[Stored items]
^^^^^^^^^^^^^^^^
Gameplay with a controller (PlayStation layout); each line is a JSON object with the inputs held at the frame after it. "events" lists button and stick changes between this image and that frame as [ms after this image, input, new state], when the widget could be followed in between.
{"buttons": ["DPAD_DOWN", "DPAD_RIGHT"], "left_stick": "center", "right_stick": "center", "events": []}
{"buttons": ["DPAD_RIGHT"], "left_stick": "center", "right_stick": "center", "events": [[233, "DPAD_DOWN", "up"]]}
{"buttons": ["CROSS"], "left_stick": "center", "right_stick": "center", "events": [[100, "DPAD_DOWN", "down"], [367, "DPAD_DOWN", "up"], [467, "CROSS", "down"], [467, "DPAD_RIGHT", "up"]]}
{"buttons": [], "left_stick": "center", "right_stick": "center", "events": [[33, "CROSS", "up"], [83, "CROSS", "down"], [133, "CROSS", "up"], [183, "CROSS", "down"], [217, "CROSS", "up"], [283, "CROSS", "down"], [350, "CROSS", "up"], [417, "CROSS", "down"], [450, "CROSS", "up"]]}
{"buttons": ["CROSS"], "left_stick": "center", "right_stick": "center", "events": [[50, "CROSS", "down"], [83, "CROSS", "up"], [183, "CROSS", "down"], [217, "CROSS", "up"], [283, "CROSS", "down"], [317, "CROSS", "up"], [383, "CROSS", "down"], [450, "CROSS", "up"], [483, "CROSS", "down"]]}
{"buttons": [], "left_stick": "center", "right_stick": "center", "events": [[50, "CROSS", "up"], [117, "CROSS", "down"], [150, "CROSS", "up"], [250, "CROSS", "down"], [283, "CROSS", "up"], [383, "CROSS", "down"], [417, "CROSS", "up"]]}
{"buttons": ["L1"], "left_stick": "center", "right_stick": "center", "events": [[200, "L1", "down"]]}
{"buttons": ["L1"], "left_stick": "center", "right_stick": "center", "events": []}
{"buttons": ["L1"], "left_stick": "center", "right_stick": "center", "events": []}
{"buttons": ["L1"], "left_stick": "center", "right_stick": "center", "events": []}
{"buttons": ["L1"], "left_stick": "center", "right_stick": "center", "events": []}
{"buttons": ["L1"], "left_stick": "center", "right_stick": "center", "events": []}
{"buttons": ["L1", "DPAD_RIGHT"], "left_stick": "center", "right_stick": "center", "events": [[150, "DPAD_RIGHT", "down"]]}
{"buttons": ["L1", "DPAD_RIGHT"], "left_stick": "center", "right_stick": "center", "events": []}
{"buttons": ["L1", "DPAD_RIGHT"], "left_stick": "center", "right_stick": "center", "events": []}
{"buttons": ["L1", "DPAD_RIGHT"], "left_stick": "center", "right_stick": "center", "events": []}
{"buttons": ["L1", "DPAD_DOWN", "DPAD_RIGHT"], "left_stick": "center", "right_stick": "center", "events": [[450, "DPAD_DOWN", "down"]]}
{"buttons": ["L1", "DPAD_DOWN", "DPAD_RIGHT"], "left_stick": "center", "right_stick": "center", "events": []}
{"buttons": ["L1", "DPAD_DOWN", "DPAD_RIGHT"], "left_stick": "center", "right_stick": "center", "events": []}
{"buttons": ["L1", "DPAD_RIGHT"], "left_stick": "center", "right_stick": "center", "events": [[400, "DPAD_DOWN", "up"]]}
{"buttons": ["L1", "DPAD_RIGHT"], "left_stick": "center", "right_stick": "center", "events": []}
^^^^^^^^^^^^^^^^
* ABOUT THIS TASK
Transcribe every record above exactly.

* SOLUTION TO THIS EXERCISE
Gameplay with a controller (PlayStation layout); each line is a JSON object with the inputs held at the frame after it. "events" lists button and stick changes between this image and that frame as [ms after this image, input, new state], when the widget could be followed in between.
{"buttons": ["DPAD_DOWN", "DPAD_RIGHT"], "left_stick": "center", "right_stick": "center", "events": []}
{"buttons": ["DPAD_RIGHT"], "left_stick": "center", "right_stick": "center", "events": [[233, "DPAD_DOWN", "up"]]}
{"buttons": ["CROSS"], "left_stick": "center", "right_stick": "center", "events": [[100, "DPAD_DOWN", "down"], [367, "DPAD_DOWN", "up"], [467, "CROSS", "down"], [467, "DPAD_RIGHT", "up"]]}
{"buttons": [], "left_stick": "center", "right_stick": "center", "events": [[33, "CROSS", "up"], [83, "CROSS", "down"], [133, "CROSS", "up"], [183, "CROSS", "down"], [217, "CROSS", "up"], [283, "CROSS", "down"], [350, "CROSS", "up"], [417, "CROSS", "down"], [450, "CROSS", "up"]]}
{"buttons": ["CROSS"], "left_stick": "center", "right_stick": "center", "events": [[50, "CROSS", "down"], [83, "CROSS", "up"], [183, "CROSS", "down"], [217, "CROSS", "up"], [283, "CROSS", "down"], [317, "CROSS", "up"], [383, "CROSS", "down"], [450, "CROSS", "up"], [483, "CROSS", "down"]]}
{"buttons": [], "left_stick": "center", "right_stick": "center", "events": [[50, "CROSS", "up"], [117, "CROSS", "down"], [150, "CROSS", "up"], [250, "CROSS", "down"], [283, "CROSS", "up"], [383, "CROSS", "down"], [417, "CROSS", "up"]]}
{"buttons": ["L1"], "left_stick": "center", "right_stick": "center", "events": [[200, "L1", "down"]]}
{"buttons": ["L1"], "left_stick": "center", "right_stick": "center", "events": []}
{"buttons": ["L1"], "left_stick": "center", "right_stick": "center", "events": []}
{"buttons": ["L1"], "left_stick": "center", "right_stick": "center", "events": []}
{"buttons": ["L1"], "left_stick": "center", "right_stick": "center", "events": []}
{"buttons": ["L1"], "left_stick": "center", "right_stick": "center", "events": []}
{"buttons": ["L1", "DPAD_RIGHT"], "left_stick": "center", "right_stick": "center", "events": [[150, "DPAD_RIGHT", "down"]]}
{"buttons": ["L1", "DPAD_RIGHT"], "left_stick": "center", "right_stick": "center", "events": []}
{"buttons": ["L1", "DPAD_RIGHT"], "left_stick": "center", "right_stick": "center", "events": []}
{"buttons": ["L1", "DPAD_RIGHT"], "left_stick": "center", "right_stick": "center", "events": []}
{"buttons": ["L1", "DPAD_DOWN", "DPAD_RIGHT"], "left_stick": "center", "right_stick": "center", "events": [[450, "DPAD_DOWN", "down"]]}
{"buttons": ["L1", "DPAD_DOWN", "DPAD_RIGHT"], "left_stick": "center", "right_stick": "center", "events": []}
{"buttons": ["L1", "DPAD_DOWN", "DPAD_RIGHT"], "left_stick": "center", "right_stick": "center", "events": []}
{"buttons": ["L1", "DPAD_RIGHT"], "left_stick": "center", "right_stick": "center", "events": [[400, "DPAD_DOWN", "up"]]}
{"buttons": ["L1", "DPAD_RIGHT"], "left_stick": "center", "right_stick": "center", "events": []}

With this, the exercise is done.